** TASK OBJECTIVE **
Repeat the entries below exactly, missing none.

** DATA IN THIS EXERCISE **

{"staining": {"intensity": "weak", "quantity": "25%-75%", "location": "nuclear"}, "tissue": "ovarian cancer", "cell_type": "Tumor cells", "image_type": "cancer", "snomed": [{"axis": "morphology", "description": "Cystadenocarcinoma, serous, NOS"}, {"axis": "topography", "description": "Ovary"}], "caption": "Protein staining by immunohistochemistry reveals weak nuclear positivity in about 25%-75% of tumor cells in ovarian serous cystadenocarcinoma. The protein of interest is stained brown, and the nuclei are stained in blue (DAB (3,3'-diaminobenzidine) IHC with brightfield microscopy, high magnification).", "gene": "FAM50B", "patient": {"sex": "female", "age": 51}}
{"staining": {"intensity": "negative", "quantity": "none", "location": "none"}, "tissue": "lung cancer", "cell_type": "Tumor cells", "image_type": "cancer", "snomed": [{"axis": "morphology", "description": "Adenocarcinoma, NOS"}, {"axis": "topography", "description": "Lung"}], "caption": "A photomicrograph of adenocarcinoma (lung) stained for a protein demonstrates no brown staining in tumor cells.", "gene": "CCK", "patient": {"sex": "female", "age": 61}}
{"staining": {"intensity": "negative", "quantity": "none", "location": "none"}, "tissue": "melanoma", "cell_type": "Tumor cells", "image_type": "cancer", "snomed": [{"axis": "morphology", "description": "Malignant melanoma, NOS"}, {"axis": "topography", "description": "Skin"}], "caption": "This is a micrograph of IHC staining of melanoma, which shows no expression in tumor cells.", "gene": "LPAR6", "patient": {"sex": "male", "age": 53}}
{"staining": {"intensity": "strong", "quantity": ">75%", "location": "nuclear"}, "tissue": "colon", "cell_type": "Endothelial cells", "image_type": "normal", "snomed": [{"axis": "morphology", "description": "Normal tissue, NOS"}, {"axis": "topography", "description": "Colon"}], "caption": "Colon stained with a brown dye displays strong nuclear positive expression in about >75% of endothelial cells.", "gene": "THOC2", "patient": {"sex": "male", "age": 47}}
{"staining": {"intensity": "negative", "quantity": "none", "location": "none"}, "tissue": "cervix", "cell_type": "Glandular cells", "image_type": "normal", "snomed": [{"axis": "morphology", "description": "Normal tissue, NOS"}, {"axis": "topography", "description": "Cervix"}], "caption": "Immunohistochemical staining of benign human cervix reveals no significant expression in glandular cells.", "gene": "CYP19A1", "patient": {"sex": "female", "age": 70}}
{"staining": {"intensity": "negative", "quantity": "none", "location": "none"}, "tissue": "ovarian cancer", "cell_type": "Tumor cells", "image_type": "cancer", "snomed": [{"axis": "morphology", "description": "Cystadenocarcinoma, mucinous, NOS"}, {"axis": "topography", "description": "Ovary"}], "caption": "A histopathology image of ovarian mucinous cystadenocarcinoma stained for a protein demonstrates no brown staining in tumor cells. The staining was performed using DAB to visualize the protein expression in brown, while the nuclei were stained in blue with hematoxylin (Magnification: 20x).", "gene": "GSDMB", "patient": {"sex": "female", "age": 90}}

** SOLUTION TO THE EXERCISE **
{"staining": {"intensity": "weak", "quantity": "25%-75%", "location": "nuclear"}, "tissue": "ovarian cancer", "cell_type": "Tumor cells", "image_type": "cancer", "snomed": [{"axis": "morphology", "description": "Cystadenocarcinoma, serous, NOS"}, {"axis": "topography", "description": "Ovary"}], "caption": "Protein staining by immunohistochemistry reveals weak nuclear positivity in about 25%-75% of tumor cells in ovarian serous cystadenocarcinoma. The protein of interest is stained brown, and the nuclei are stained in blue (DAB (3,3'-diaminobenzidine) IHC with brightfield microscopy, high magnification).", "gene": "FAM50B", "patient": {"sex": "female", "age": 51}}
{"staining": {"intensity": "negative", "quantity": "none", "location": "none"}, "tissue": "lung cancer", "cell_type": "Tumor cells", "image_type": "cancer", "snomed": [{"axis": "morphology", "description": "Adenocarcinoma, NOS"}, {"axis": "topography", "description": "Lung"}], "caption": "A photomicrograph of adenocarcinoma (lung) stained for a protein demonstrates no brown staining in tumor cells.", "gene": "CCK", "patient": {"sex": "female", "age": 61}}
{"staining": {"intensity": "negative", "quantity": "none", "location": "none"}, "tissue": "melanoma", "cell_type": "Tumor cells", "image_type": "cancer", "snomed": [{"axis": "morphology", "description": "Malignant melanoma, NOS"}, {"axis": "topography", "description": "Skin"}], "caption": "This is a micrograph of IHC staining of melanoma, which shows no expression in tumor cells.", "gene": "LPAR6", "patient": {"sex": "male", "age": 53}}
{"staining": {"intensity": "strong", "quantity": ">75%", "location": "nuclear"}, "tissue": "colon", "cell_type": "Endothelial cells", "image_type": "normal", "snomed": [{"axis": "morphology", "description": "Normal tissue, NOS"}, {"axis": "topography", "description": "Colon"}], "caption": "Colon stained with a brown dye displays strong nuclear positive expression in about >75% of endothelial cells.", "gene": "THOC2", "patient": {"sex": "male", "age": 47}}
{"staining": {"intensity": "negative", "quantity": "none", "location": "none"}, "tissue": "cervix", "cell_type": "Glandular cells", "image_type": "normal", "snomed": [{"axis": "morphology", "description": "Normal tissue, NOS"}, {"axis": "topography", "description": "Cervix"}], "caption": "Immunohistochemical staining of benign human cervix reveals no significant expression in glandular cells.", "gene": "CYP19A1", "patient": {"sex": "female", "age": 70}}
{"staining": {"intensity": "negative", "quantity": "none", "location": "none"}, "tissue": "ovarian cancer", "cell_type": "Tumor cells", "image_type": "cancer", "snomed": [{"axis": "morphology", "description": "Cystadenocarcinoma, mucinous, NOS"}, {"axis": "topography", "description": "Ovary"}], "caption": "A histopathology image of ovarian mucinous cystadenocarcinoma stained for a protein demonstrates no brown staining in tumor cells. The staining was performed using DAB to visualize the protein expression in brown, while the nuclei were stained in blue with hematoxylin (Magnification: 20x).", "gene": "GSDMB", "patient": {"sex": "female", "age": 90}}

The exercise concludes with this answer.